------ DATA PROVIDED

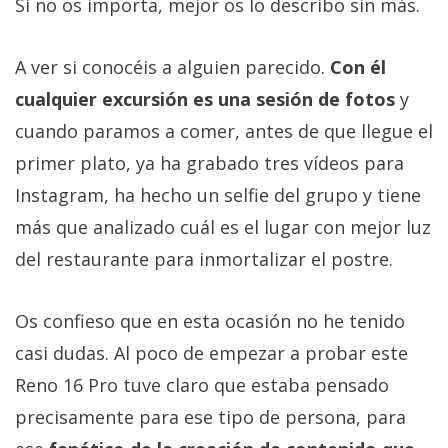
Si no os importa, mejor os lo describo sin más.
A ver si conocéis a alguien parecido.
Con él
cualquier excursión es una sesión de fotos
y
cuando paramos a comer, antes de que llegue el
primer plato, ya ha grabado tres vídeos para
Instagram, ha hecho un selfie del grupo y tiene
más que analizado cuál es el lugar con mejor luz
del restaurante para inmortalizar el postre.
Os confieso que en esta ocasión no he tenido
casi dudas. Al poco de empezar a probar este
Reno 16 Pro tuve claro que estaba pensado
precisamente para ese tipo de persona, para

------------

__WORK INSTRUCTION__
Please return, exactly as written, the line containing "primer plato, ya ha grabado tres vídeos para" and every line after it through the end of the records above, and nothing else.

__TASK OUTPUT__
primer plato, ya ha grabado tres vídeos para
Instagram, ha hecho un selfie del grupo y tiene
más que analizado cuál es el lugar con mejor luz
del restaurante para inmortalizar el postre.
Os confieso que en esta ocasión no he tenido
casi dudas. Al poco de empezar a probar este
Reno 16 Pro tuve claro que estaba pensado
precisamente para ese tipo de persona, para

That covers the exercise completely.